What is required
Find the word "Gunnebo" in the data below and copy each line that holds it.

Saved data entries
*****
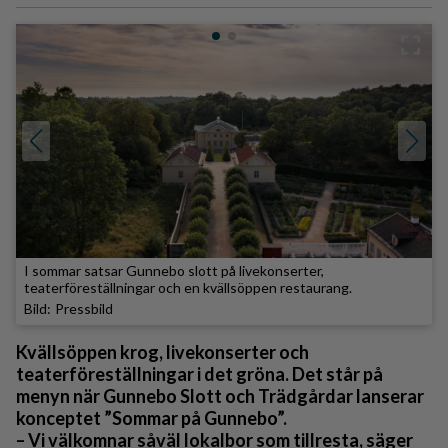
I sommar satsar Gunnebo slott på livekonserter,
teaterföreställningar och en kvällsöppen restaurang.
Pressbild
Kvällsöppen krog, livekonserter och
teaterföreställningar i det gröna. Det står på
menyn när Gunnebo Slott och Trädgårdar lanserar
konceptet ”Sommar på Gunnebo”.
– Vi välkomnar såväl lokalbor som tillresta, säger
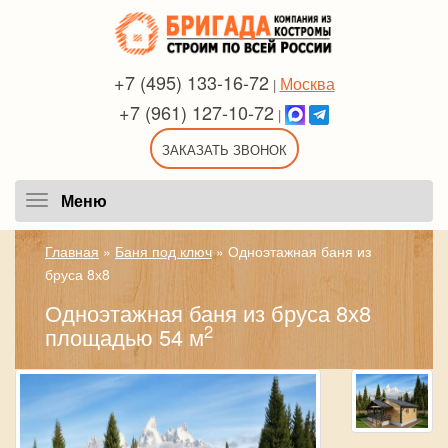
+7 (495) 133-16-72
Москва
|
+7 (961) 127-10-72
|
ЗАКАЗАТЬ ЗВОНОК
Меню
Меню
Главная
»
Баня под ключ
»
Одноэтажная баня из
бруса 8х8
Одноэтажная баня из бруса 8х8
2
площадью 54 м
*****
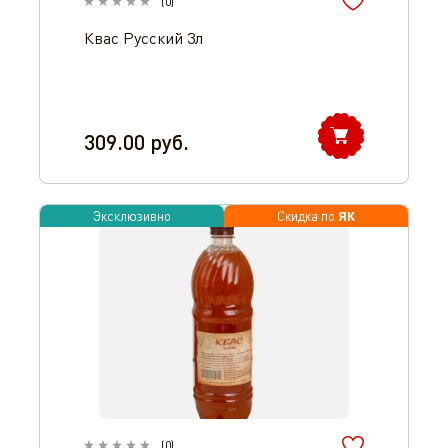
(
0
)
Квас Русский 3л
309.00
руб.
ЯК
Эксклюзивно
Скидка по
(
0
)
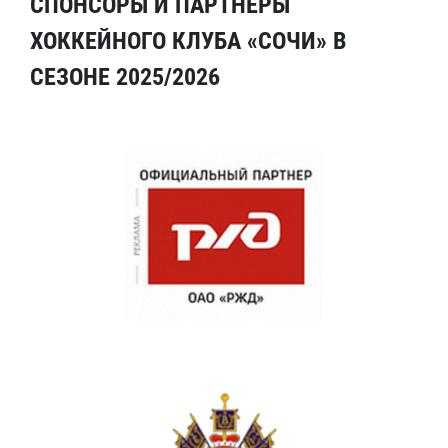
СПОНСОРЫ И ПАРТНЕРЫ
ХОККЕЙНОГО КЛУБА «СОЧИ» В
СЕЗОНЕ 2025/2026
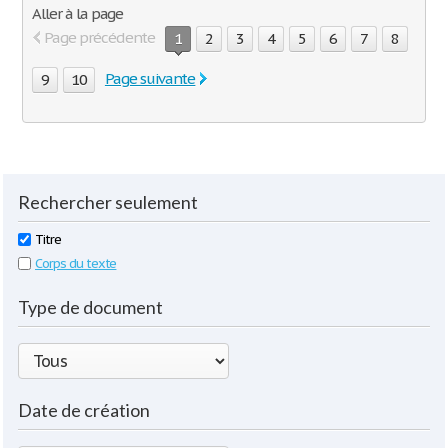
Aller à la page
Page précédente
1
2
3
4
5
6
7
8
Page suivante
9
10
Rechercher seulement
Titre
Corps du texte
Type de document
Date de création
*****
Result of this exercise
I sommar satsar Gunnebo slott på livekonserter,
menyn när Gunnebo Slott och Trädgårdar lanserar
konceptet ”Sommar på Gunnebo”.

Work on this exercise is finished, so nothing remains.